*Exercise goal*:
List each line of the records that contains the string "thumbs".

*Record set*:
+++++
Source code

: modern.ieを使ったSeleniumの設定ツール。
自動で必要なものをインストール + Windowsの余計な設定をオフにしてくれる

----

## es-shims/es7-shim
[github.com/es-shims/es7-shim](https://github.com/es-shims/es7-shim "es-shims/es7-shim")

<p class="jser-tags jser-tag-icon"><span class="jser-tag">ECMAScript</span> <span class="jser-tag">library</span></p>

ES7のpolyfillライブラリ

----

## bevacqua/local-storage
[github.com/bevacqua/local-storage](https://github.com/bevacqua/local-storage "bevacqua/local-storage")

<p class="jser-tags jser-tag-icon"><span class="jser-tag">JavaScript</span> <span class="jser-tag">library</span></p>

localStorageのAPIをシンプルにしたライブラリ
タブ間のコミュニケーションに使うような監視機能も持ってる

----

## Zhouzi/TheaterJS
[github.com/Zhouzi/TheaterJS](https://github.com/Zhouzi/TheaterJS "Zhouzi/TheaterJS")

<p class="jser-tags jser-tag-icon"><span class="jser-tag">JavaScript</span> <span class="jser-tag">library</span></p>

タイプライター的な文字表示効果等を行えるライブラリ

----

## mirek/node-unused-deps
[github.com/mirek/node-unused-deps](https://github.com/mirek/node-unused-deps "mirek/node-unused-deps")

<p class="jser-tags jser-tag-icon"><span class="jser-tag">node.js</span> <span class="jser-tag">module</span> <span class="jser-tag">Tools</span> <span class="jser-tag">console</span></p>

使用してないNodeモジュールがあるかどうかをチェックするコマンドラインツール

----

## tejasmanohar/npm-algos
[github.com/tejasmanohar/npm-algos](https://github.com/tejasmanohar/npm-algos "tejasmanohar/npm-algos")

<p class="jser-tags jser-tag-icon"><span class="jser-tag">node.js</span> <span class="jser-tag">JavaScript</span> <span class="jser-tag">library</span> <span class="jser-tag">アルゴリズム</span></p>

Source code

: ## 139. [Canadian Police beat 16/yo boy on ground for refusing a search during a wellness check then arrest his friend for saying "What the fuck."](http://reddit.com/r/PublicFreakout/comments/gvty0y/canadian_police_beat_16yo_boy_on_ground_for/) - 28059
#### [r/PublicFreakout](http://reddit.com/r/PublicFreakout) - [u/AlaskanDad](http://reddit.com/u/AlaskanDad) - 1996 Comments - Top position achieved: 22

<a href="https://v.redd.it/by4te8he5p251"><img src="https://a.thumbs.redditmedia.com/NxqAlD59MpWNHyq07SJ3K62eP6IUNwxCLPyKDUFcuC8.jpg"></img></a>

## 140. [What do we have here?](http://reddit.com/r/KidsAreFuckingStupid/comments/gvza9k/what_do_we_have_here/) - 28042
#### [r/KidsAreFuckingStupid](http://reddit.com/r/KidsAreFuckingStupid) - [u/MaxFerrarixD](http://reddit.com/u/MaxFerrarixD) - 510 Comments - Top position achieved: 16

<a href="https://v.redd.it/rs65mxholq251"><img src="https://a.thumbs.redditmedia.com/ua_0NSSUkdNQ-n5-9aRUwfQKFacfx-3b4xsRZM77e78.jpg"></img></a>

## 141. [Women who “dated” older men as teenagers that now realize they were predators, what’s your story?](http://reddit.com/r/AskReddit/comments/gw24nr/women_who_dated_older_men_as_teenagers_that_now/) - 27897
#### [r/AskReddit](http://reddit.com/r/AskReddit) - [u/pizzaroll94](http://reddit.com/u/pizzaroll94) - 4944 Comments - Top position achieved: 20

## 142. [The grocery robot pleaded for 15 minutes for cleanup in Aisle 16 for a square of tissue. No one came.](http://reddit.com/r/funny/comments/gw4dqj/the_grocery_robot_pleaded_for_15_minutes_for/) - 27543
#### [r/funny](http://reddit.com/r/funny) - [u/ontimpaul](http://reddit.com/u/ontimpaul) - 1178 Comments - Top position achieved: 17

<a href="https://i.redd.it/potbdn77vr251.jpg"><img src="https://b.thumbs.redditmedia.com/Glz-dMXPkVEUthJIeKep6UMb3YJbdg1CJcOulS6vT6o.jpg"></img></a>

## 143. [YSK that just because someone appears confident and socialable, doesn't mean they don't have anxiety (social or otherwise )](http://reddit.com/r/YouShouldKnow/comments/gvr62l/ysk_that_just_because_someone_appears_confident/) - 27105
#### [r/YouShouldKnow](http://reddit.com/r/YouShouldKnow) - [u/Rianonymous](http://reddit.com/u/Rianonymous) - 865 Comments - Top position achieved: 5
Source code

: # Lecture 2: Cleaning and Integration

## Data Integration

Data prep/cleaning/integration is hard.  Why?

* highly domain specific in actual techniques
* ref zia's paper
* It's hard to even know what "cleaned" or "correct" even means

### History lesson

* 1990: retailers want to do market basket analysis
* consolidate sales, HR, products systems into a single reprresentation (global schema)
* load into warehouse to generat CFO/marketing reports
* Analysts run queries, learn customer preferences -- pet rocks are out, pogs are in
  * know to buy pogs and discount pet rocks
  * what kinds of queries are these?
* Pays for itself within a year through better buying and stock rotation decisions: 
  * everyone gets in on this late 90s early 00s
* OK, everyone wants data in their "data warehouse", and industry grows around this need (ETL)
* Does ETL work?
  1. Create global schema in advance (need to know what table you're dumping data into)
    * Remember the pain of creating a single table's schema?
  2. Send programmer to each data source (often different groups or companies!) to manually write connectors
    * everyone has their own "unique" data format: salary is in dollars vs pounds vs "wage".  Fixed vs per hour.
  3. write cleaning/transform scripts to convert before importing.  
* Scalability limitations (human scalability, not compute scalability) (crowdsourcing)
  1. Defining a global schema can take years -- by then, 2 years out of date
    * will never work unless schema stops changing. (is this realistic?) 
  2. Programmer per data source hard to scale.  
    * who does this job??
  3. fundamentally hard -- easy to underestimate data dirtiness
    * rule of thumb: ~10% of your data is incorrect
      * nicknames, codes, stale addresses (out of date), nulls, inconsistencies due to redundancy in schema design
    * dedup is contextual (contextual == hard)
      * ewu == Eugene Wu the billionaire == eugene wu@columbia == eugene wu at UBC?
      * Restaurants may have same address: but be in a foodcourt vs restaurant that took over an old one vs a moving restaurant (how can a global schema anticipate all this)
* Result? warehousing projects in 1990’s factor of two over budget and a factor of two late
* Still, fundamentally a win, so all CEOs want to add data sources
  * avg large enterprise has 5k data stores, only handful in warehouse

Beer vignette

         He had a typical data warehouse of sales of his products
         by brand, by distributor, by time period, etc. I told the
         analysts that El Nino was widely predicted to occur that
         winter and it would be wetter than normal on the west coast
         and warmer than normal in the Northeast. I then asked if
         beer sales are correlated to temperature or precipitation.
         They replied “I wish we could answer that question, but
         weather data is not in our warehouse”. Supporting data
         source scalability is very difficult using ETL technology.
+++++
*Your solution*:
<a href="https://v.redd.it/by4te8he5p251"><img src="https://a.thumbs.redditmedia.com/NxqAlD59MpWNHyq07SJ3K62eP6IUNwxCLPyKDUFcuC8.jpg"></img></a>
<a href="https://v.redd.it/rs65mxholq251"><img src="https://a.thumbs.redditmedia.com/ua_0NSSUkdNQ-n5-9aRUwfQKFacfx-3b4xsRZM77e78.jpg"></img></a>
<a href="https://i.redd.it/potbdn77vr251.jpg"><img src="https://b.thumbs.redditmedia.com/Glz-dMXPkVEUthJIeKep6UMb3YJbdg1CJcOulS6vT6o.jpg"></img></a>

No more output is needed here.